> [DATASET]
╭──
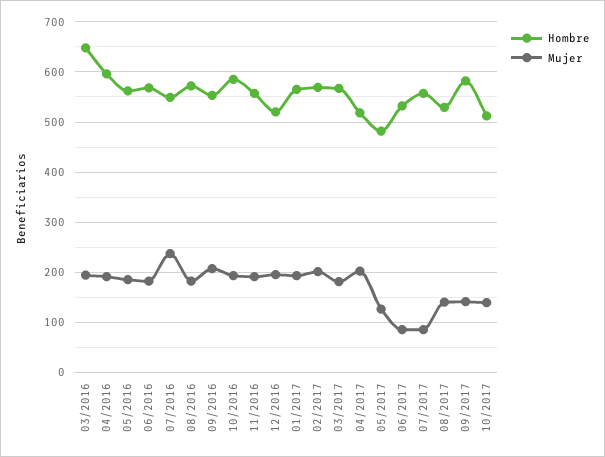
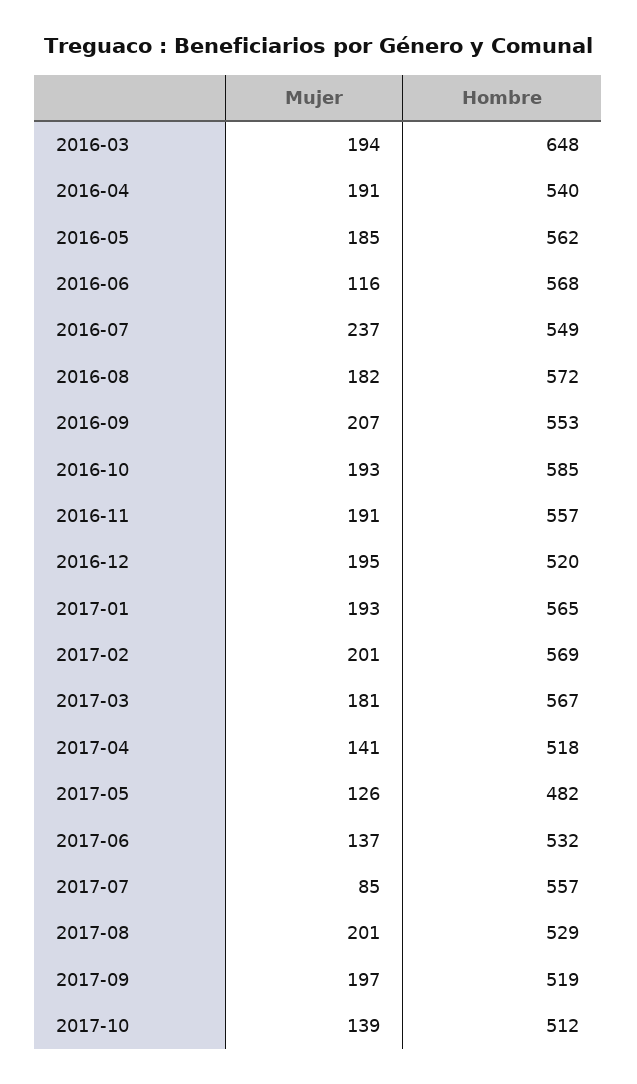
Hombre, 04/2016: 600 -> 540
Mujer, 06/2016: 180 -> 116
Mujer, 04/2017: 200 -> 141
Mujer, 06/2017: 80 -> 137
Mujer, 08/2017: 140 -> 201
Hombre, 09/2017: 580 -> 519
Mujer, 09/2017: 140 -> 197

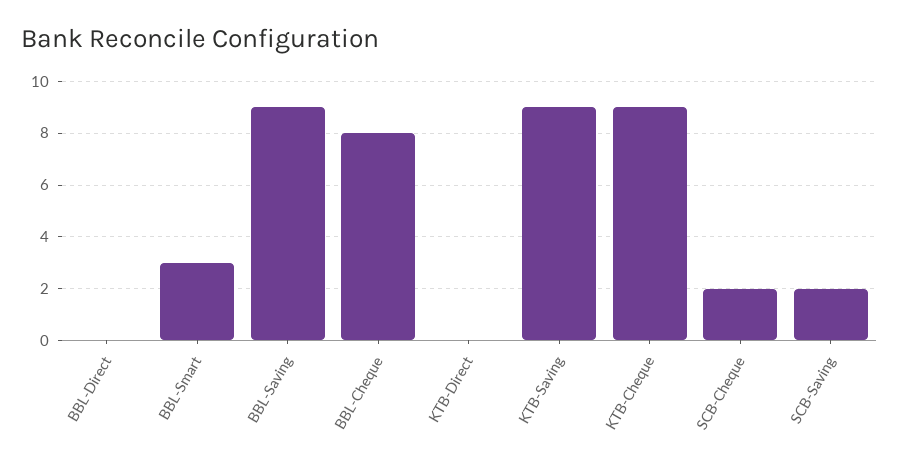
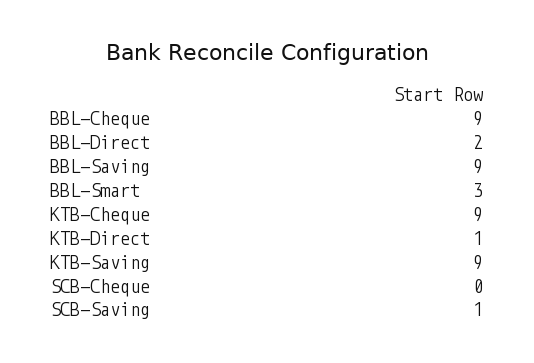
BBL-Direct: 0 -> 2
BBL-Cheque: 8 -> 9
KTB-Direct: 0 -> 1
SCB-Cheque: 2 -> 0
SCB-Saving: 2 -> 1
╰──
╭──
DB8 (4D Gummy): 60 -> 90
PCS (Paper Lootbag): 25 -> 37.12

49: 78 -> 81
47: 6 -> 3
╰──
╭──
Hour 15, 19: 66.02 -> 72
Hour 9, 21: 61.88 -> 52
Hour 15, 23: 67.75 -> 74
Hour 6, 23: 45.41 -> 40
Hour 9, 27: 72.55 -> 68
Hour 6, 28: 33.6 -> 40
╰──
Drop the pictures; return the lines above from the line containing "Hombre, 04/2016: 600 -> 540" to the line containing "SCB-Saving: 2 -> 1", both included, exactly.

> [TASK RESULT]
Hombre, 04/2016: 600 -> 540
Mujer, 06/2016: 180 -> 116
Mujer, 04/2017: 200 -> 141
Mujer, 06/2017: 80 -> 137
Mujer, 08/2017: 140 -> 201
Hombre, 09/2017: 580 -> 519
Mujer, 09/2017: 140 -> 197

BBL-Direct: 0 -> 2
BBL-Cheque: 8 -> 9
KTB-Direct: 0 -> 1
SCB-Cheque: 2 -> 0
SCB-Saving: 2 -> 1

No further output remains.